Last year, in my other job, poetry editor at Vagabond Voices, I was involved in the publication of Vicki Husband’s debut collection, This Far Back Everything Shimmers, which features a short poem about attending a poetry reading called ‘The reading’. It is not about poetry or poets, as you might imagine, but staring at the back of someone’s balding head during a reading. Many people who have attended poetry readings will no doubt sympathise. One must constantly fight the tendency when at readings to think about what to have for dinner or whatever happened to so-and-so.

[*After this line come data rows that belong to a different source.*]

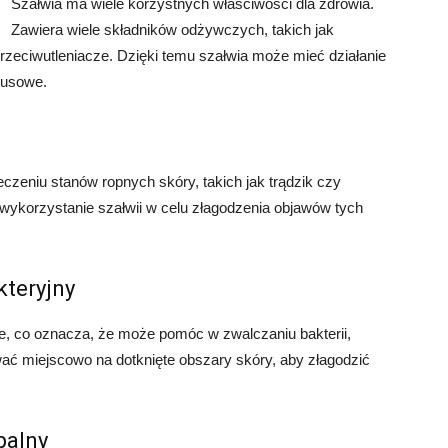
Szałwia ma wiele korzystnych właściwości dla zdrowia.
Zawiera wiele składników odżywczych, takich jak
 przeciwutleniacze. Dzięki temu szałwia może mieć działanie
rusowe.
czeniu stanów ropnych skóry, takich jak trądzik czy
wykorzystanie szałwii w celu złagodzenia objawów tych
kteryjny
e, co oznacza, że może pomóc w zwalczaniu bakterii,
wać miejscowo na dotknięte obszary skóry, aby złagodzić
palny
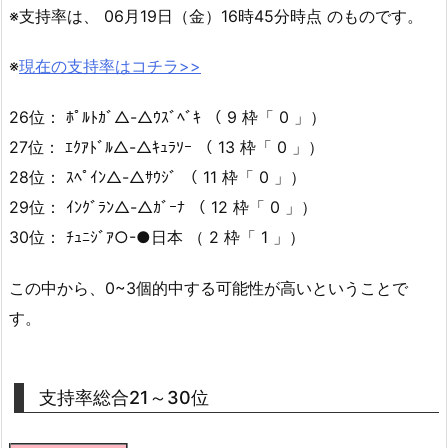
※支持率は、 06月19日（金）16時45分時点 のものです。
※
現在の支持率はコチラ>>
26位： ﾎﾟﾙﾄｶﾞ△-△ｳｽﾞﾍﾞｷ （ 9 枠「 0 」）
27位： ｴｸｱﾄﾞﾙ△-△ｷｭﾗｿｰ （ 13 枠「 0 」）
28位： ｽﾍﾟｲﾝ△-△ｻｳｼﾞ （ 11 枠「 0 」）
29位： ｲﾝｸﾞﾗﾝ△-△ｶﾞｰﾅ （ 12 枠「 0 」）
30位： ﾁｭﾆｼﾞｱ○-●日本 （ 2 枠「 1 」）
この中から、0~3個的中する可能性が高いということで
す。
支持率総合21～30位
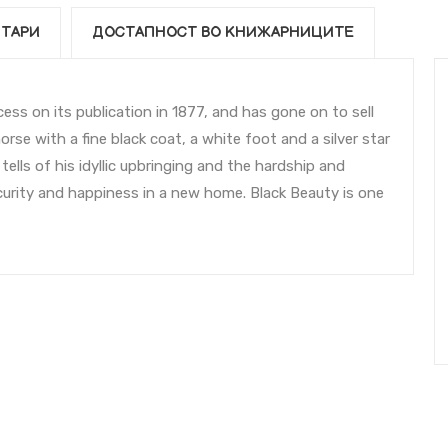
ТАРИ
ДОСТАПНОСТ ВО КНИЖАРНИЦИТЕ
ss on its publication in 1877, and has gone on to sell
orse with a fine black coat, a white foot and a silver star
ells of his idyllic upbringing and the hardship and
ecurity and happiness in a new home. Black Beauty is one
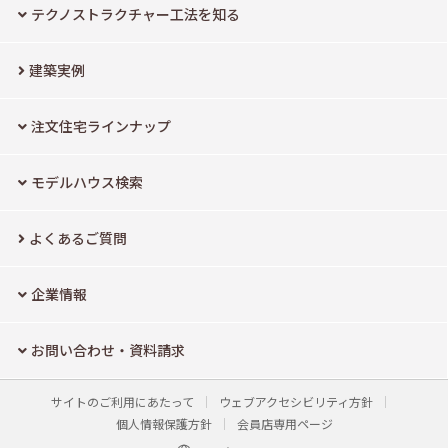
テクノストラクチャー工法を知る
建築実例
注文住宅ラインナップ
モデルハウス検索
よくあるご質問
企業情報
お問い合わせ・資料請求
サイトのご利用にあたって
ウェブアクセシビリティ方針
個人情報保護方針
会員店専用ページ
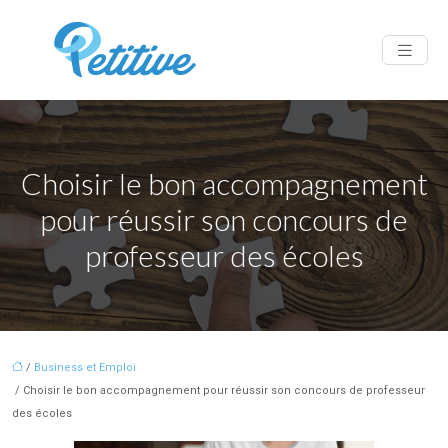
Choisir le bon accompagnement
pour réussir son concours de
professeur des écoles
/
Business et Emploi
/ Choisir le bon accompagnement pour réussir son concours de professeur
des écoles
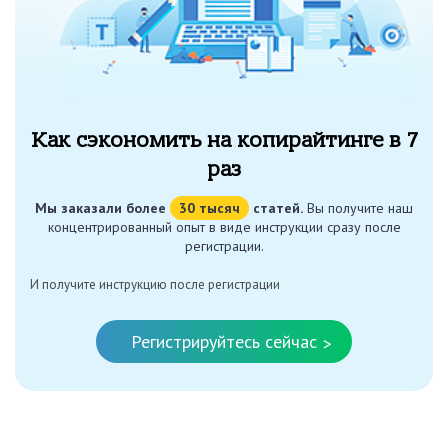
Как сэкономить на копирайтинге в 7
раз
Мы заказали более
30 тысяч
статей.
Вы получите наш
концентрированный опыт в виде инструкции сразу после
регистрации.
И получите инструкцию после регистрации
Регистрируйтесь сейчас
>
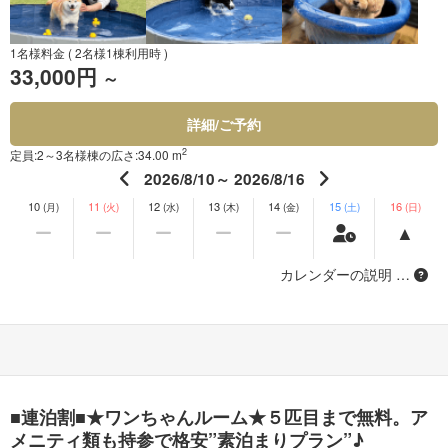
1名様料金
( 2名様1棟利用時 )
33,000円
～
詳細/ご予約
2
定員:2～3名様
棟の広さ:34.00 m
2026/8/10～ 2026/8/16
10
11
12
13
14
15
16
(月)
(火)
(水)
(木)
(金)
(土)
(日)
カレンダーの説明 …
■連泊割■★ワンちゃんルーム★５匹目まで無料。ア
メニティ類も持参で格安”素泊まりプラン”♪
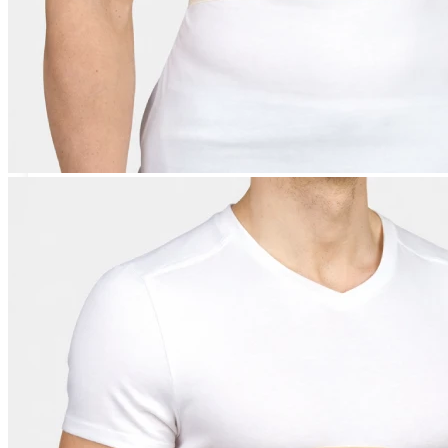
Tobilleras Ortopédicas
Tobilleras con Refuerzos Laterales
Tobilleras Deportivas
Tobilleras Estabilizadoras
Tobilleras para Esguinces
Tobilleras para Fracturas
Tobilleras para Tendinitis
Tronco
Fajas Ortopédicas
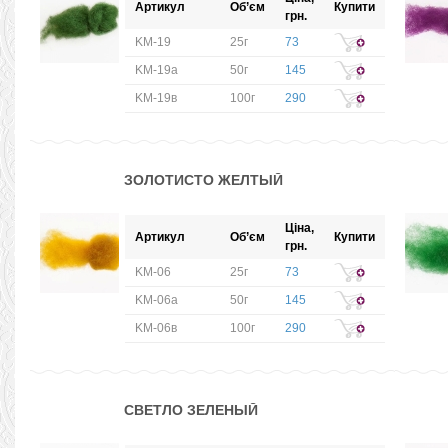
Артикул
Об’єм
Купити
грн.
KM-19
25г
73
KM-19а
50г
145
KM-19в
100г
290
ЗОЛОТИСТО ЖЕЛТЫЙ
Ціна,
Артикул
Об’єм
Купити
грн.
KM-06
25г
73
KM-06а
50г
145
KM-06в
100г
290
СВЕТЛО ЗЕЛЕНЫЙ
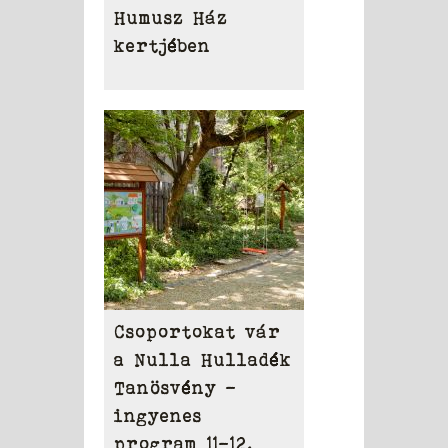
Humusz Ház
kertjében
Csoportokat vár
a Nulla Hulladék
Tanösvény –
ingyenes
program 11-12.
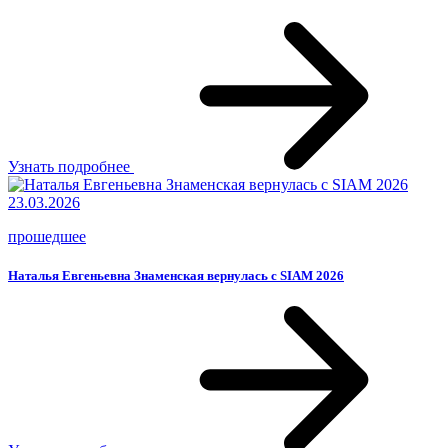
Узнать подробнее
23.03.2026
прошедшее
Наталья Евгеньевна Знаменская вернулась с SIAM 2026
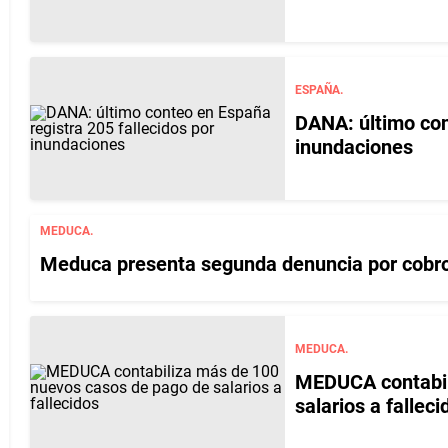
ESPAÑA.
DANA: último con
inundaciones
MEDUCA.
Meduca presenta segunda denuncia por cobro 
MEDUCA.
MEDUCA contabil
salarios a falleci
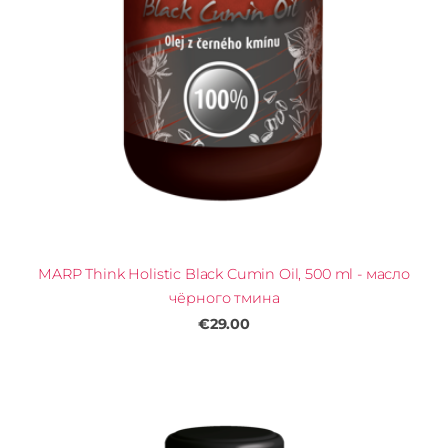
MARP Think Holistic Black Cumin Oil, 500 ml - масло
чёрного тмина
€29.00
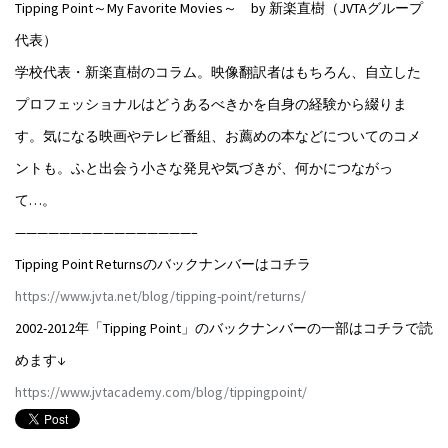
Tipping Point～My Favorite Movies～ by 新楽直樹（JVTAグループ
代表）
学校代表・新楽直樹のコラム。映像翻訳者はもちろん、自立した
プロフェッショナルはどうあるべきかを自身の経験から綴りま
す。気になる映画やテレビ番組、お薦めの本などについてのコメ
ントも。ふと出会う小さな発見や気づきが、何かにつながっ
て…。
————————————————–
Tipping Point Returnsのバックナンバーはコチラ
https://www.jvta.net/blog/tipping-point/returns/
2002-2012年「Tipping Point」のバックナンバーの一部はコチラで読
めます↓
https://www.jvtacademy.com/blog/tippingpoint/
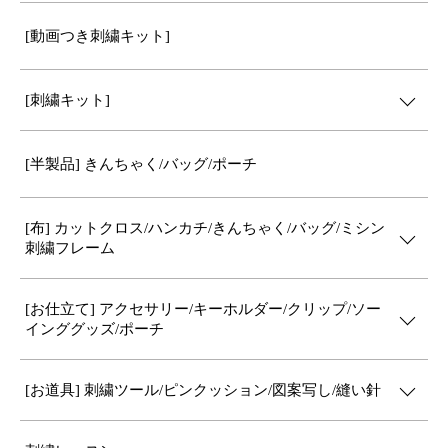
[動画つき刺繍キット]
[刺繍キット]
[半製品] きんちゃく/バッグ/ポーチ
[布] カットクロス/ハンカチ/きんちゃく/バッグ/ミシン
刺繍フレーム
[お仕立て] アクセサリー/キーホルダー/クリップ/ソー
インググッズ/ポーチ
[お道具] 刺繍ツール/ピンクッション/図案写し/縫い針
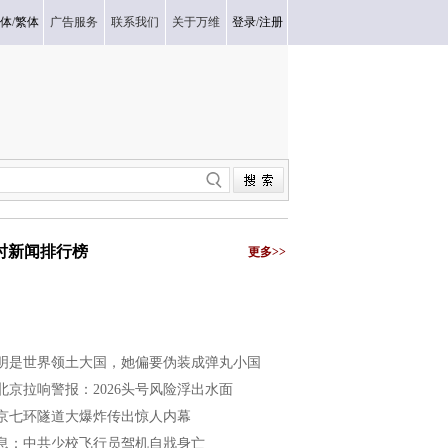
体
/
繁体
广告服务
联系我们
关于万维
登录
/
注册
小时新闻排行榜
更多>>
明是世界领土大国，她偏要伪装成弹丸小国
北京拉响警报：2026头号风险浮出水面
京七环隧道大爆炸传出惊人内幕
息：中共少校飞行员驾机自戕身亡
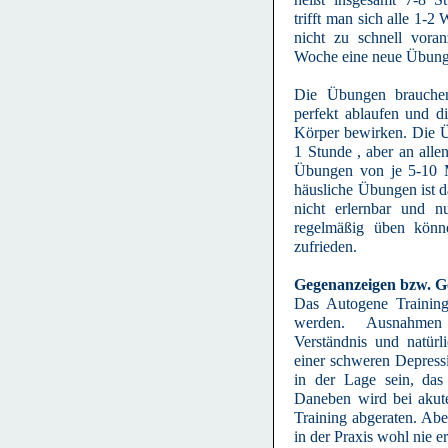
trifft man sich alle 1-2
nicht zu schnell vora
Woche eine neue Übung 
Die Übungen brauchen
perfekt ablaufen und 
Körper bewirken. Die Ü
1 Stunde , aber an alle
Übungen von je 5-10 M
häusliche Übungen ist 
nicht erlernbar und n
regelmäßig üben könne
zufrieden.
Gegenanzeigen bzw. G
Das Autogene Training
werden. Ausnahmen 
Verständnis und natür
einer schweren Depressi
in der Lage sein, das
Daneben wird bei aku
Training abgeraten. Aber
in der Praxis wohl nie e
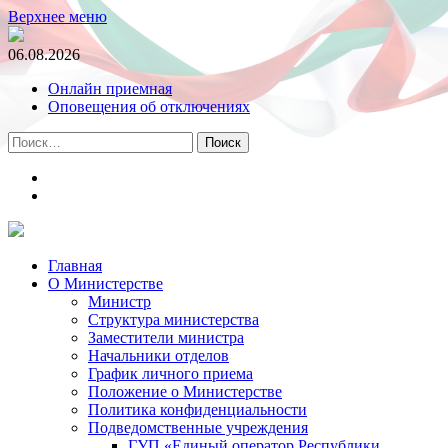
Верхнее меню
06.08.2026
Онлайн приемная
Оповещения об отключениях
Найти:
t.me
m.vk.com
Главная
О Министерстве
Министр
Cтруктура министерства
Заместители министра
Начальники отделов
График личного приема
Положение о Министерстве
Политика конфиденциальности
Подведомственные учреждения
ГУП «Единый оператор Республики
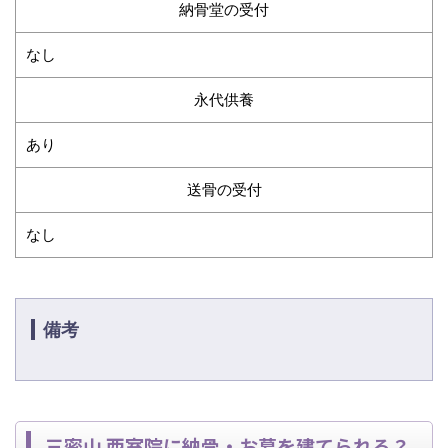
納骨堂の受付
なし
永代供養
あり
送骨の受付
なし
備考
三密山 西室院に納骨・お墓を建てられる？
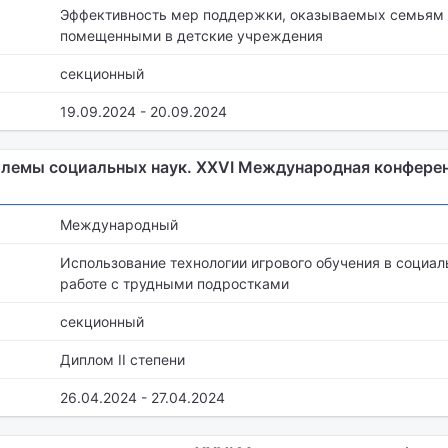
Эффективность мер поддержки, оказываемых семьям 
помещенными в детские учреждения
секционный
19.09.2024 - 20.09.2024
лемы социальных наук. XXVI Международная конфере
Международный
Использование технологии игрового обучения в социал
работе с трудными подростками
секционный
Диплом II степени
26.04.2024 - 27.04.2024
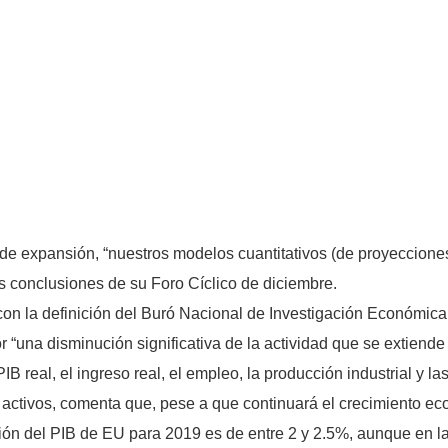
de expansión, “nuestros modelos cuantitativos (de proyeccion
as conclusiones de su Foro Cíclico de diciembre.
on la definición del Buró Nacional de Investigación Económica
r “una disminución significativa de la actividad que se extiend
 real, el ingreso real, el empleo, la producción industrial y la
activos, comenta que, pese a que continuará el crecimiento eco
ón del PIB de EU para 2019 es de entre 2 y 2.5%, aunque en l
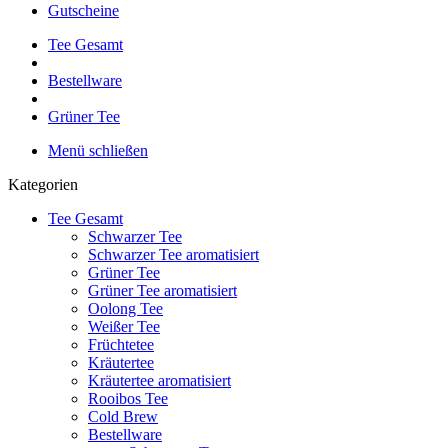
Gutscheine
Tee Gesamt
Bestellware
Grüner Tee
Menü schließen
Kategorien
Tee Gesamt
Schwarzer Tee
Schwarzer Tee aromatisiert
Grüner Tee
Grüner Tee aromatisiert
Oolong Tee
Weißer Tee
Früchtetee
Kräutertee
Kräutertee aromatisiert
Rooibos Tee
Cold Brew
Bestellware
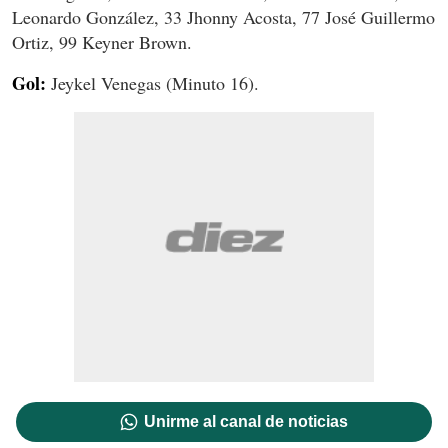
Leonardo González, 33 Jhonny Acosta, 77 José Guillermo
Ortiz, 99 Keyner Brown.
Gol:
Jeykel Venegas (Minuto 16).
Unirme al canal de noticias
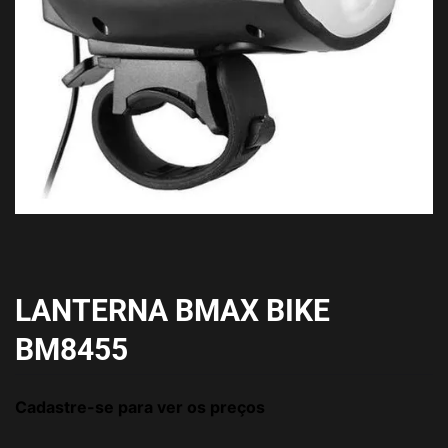
LANTERNA BMAX BIKE
BM8455
Cadastre-se para ver os preços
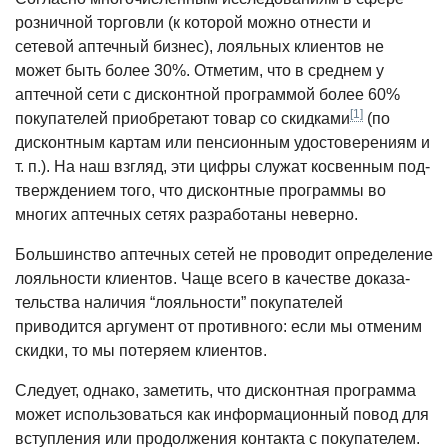
розничной торговли (к которой можно отнести и
сетевой аптечный бизнес), лояльных клиентов не
может быть более 30%. Отметим, что в среднем у
аптечной сети с дисконтной программой более 60%
[1]
покупателей приобретают товар со скидками
(по
дисконтным картам или пенсионным удостоверениям и
т. п.). На наш взгляд, эти цифры служат косвенным под­
тверждением того, что дисконтные программы во
многих аптечных сетях разработаны неверно.
Большинство аптечных сетей не проводит определение
лояльности клиентов. Чаще всего в качестве доказа­
тельства наличия “лояльности” покупа­телей
приводится аргумент от против­ного: если мы отменим
скидки, то мы потеряем клиентов.
Следует, однако, заметить, что дис­контная программа
может использо­ваться как информационный повод для
вступления или продолжения контакта с покупателем.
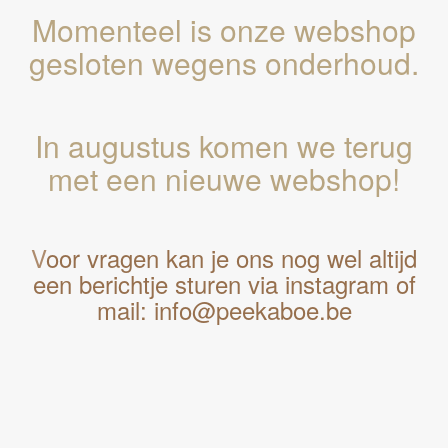
Momenteel is onze webshop
gesloten wegens onderhoud.
In augustus komen we terug
met een nieuwe webshop!
V
oor vragen kan je ons nog wel altijd
een berichtje sturen via instagram of
mail: info@peekaboe.be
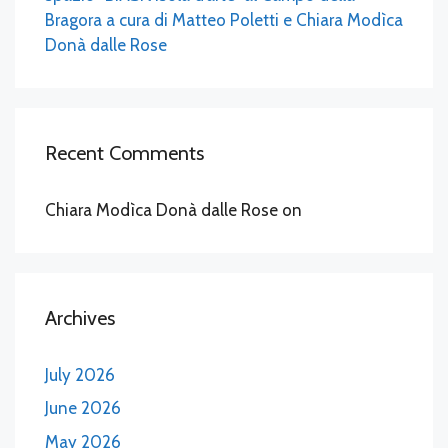
Bragora a cura di Matteo Poletti e Chiara Modìca
Donà dalle Rose
Recent Comments
Chiara Modìca Donà dalle Rose
on
Archives
July 2026
June 2026
May 2026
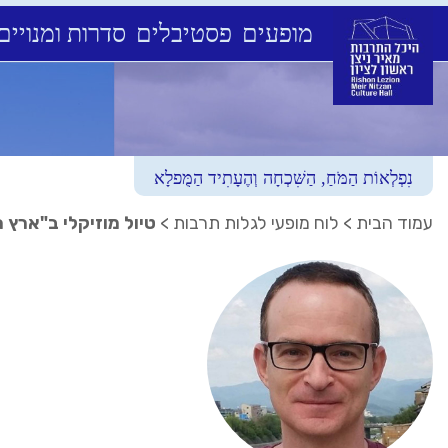
מופעים
פסטיבלים
סדרות ומנויים
Ski
t
conten
נִפְלְאוֹת הַמֹּחַ, הַשִּׁכְחָה וְהֶעָתִיד הַמֻּפלָא
עמוד הבית
>
לוח מופעי לגלות תרבות
>
טיול מוזיקלי ב"ארץ 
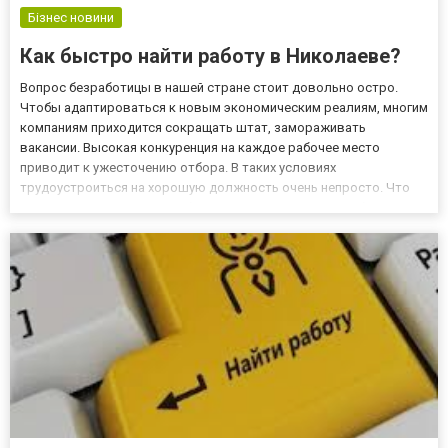
Бізнес новини
Как быстро найти работу в Николаеве?
Вопрос безработицы в нашей стране стоит довольно остро.
Чтобы адаптироваться к новым экономическим реалиям, многим
компаниям приходится сокращать штат, замораживать
вакансии. Высокая конкуренция на каждое рабочее место
приводит к ужесточению отбора. В таких условиях
трудоустроиться на хорошую должность очень непросто. Что
делать в таком случае? Работа в Николаеве найдется быстрее,
если вы будете использовать все возможные ресурсы.
Необязательно искать толь...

This of course is not something that ever happens at a reading staged by my employer, the Scottish Poetry Library. And would you believe it, just this very week, we are launching our spring programme of events, a season that extends into July when the winner of 2015’s Saltire Society Poetry Book of the Year, Ryan Van Winkle stages an alfresco reading at Edinburgh’s Jupiter Artland. The last time I saw Ryan was at a gathering at his home on the cold November night Donald Trump won the Presidency of the US; I baled out when people started screaming. If you can’t get a good poem out of a night like that, though, then when can you?
Talking of the Trump era, we kick the season off with a trio of Russian poets – Grigory Kruzhkov, Lev Oborin and Marina Boroditskaya – who are visiting Scotland for a series of dates, starting on Tuesday, 14 March, at Edinburgh University, alongside T.S. Eliot Prize-winner Jen Hadfield, Edinburgh Makar Christine De Luca, and the very promising Stewart Sanderson. The reading is an excellent opportunity to step away from the headlines about hacking and doping and remind ourselves that Russia is not merely the land of Putin; it is also the land of Pushkin, Lermontov and Pasternak.
Closer to home, on Friday 24 March, we welcome Iain Sinclair and Brian Catling to the SPL. If you’re as big a fan of Sinclair as I am, you will have been waiting in vain for years for him to make an appearance in Scotland. He hasn’t made one, I think, for five years, not being a great fan of the festival circuit. It’s fascinating to me that he shall be appearing alongside Catling. Long-term Sinclair readers will recall Catling as a recurring character in Sinclair’s non-fiction work. Two years ago he broke out of Sinclair’s oeuvre when he published to great acclaim his fantasy novel The Vohrr, the back cover of which contains favourable quotes from most of the people I like: Tom Waits, Alan Moore, Terry Gilliam and Sinclair himself.
There’s a bunch of other events I’d urge you to find for yourself, but I’ll conclude with a plea for you to drop by the SPL on Thursday 23 March, when William Letford will be reading from his second collection, Dirt. Letford is a charismatic performer whose readings are distinguished by the fact he reads his work from memory. Without a book or sheet of A4 curtaining the peering poet from his crowd, he fosters a warm and welcoming atmosphere. Should you come, I swear you won’t spend the time thinking about what to have for dinner.